High Impact Exercise Can Help Decrease Bone Density Loss After Menopause
A report in PT In Motion (May 2019) reports that an average woman loses up to 6% of their bone mass in the period 1-2 years after menopause is confirmed. It’s important to build up as much bone mass as possible in the years leading up to and during menopause. High velocity/ high load exercises, and multi-directional high-strain and force exercises, are good for bone maintenance.
Menopause is not a single event. Perimenopause usually begins in a woman’s 40s and lasts approximately 6 years. Menopause is confirmed retrospectively as the time beyond 12 months post-menses.

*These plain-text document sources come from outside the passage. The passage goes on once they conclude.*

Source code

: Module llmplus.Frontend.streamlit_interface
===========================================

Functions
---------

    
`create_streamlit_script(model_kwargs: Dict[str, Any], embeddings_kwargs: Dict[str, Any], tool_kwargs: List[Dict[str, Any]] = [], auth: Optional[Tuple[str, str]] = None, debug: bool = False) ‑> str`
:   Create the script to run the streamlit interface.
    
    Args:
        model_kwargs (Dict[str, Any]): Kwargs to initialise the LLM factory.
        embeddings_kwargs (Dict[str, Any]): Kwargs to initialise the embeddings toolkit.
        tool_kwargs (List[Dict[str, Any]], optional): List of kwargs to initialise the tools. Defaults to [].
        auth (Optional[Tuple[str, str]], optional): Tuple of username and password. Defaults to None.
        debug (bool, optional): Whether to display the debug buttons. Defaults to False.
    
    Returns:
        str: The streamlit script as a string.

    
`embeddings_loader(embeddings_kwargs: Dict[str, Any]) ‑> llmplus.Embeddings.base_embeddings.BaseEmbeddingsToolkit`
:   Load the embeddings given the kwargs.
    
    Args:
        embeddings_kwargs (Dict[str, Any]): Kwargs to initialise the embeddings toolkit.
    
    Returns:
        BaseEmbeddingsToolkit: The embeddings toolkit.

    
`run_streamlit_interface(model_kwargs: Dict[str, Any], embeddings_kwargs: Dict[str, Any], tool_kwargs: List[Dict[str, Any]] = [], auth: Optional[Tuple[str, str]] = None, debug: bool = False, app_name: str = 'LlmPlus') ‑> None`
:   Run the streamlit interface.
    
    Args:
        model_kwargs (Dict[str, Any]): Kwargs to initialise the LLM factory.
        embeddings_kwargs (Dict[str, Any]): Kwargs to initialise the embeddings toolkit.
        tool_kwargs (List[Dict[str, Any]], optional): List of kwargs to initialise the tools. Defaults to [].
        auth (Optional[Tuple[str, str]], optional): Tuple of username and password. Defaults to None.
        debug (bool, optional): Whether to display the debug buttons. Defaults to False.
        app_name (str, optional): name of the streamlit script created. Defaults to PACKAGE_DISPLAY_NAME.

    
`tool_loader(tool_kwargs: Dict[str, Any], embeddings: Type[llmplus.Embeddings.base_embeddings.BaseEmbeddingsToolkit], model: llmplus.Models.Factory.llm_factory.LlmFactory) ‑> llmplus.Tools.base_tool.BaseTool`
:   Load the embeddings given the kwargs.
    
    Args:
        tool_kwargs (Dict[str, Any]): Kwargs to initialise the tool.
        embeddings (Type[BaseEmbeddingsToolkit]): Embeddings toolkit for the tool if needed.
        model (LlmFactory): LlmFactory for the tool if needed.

The average woman spends 1/3 of their lives after menopause. They often have live more of their years after menopause than during their reproductive years!
Making specific lifestyle changes can build and maintain body strength before, during, and after the menopause transition.
High impact exercises are highly stressful on the bones and joints, which causes the body to add more mass to the bones. Think about running or jumping. Low impact exercises are easier on the joints, but do not encourage as much bone density build up. Think walking.
Some examples of high impact exercises to incorporate (always talk to your physician or physical therapist before adding something into your program!!)
Brisk walking.
Climbing stairs.
Dancing.
Hiking.
Jogging.
Jumping rope.
Step aerobics.
Tennis or other racquet sports.
Yard work, like pushing a lawnmower or heavy gardening.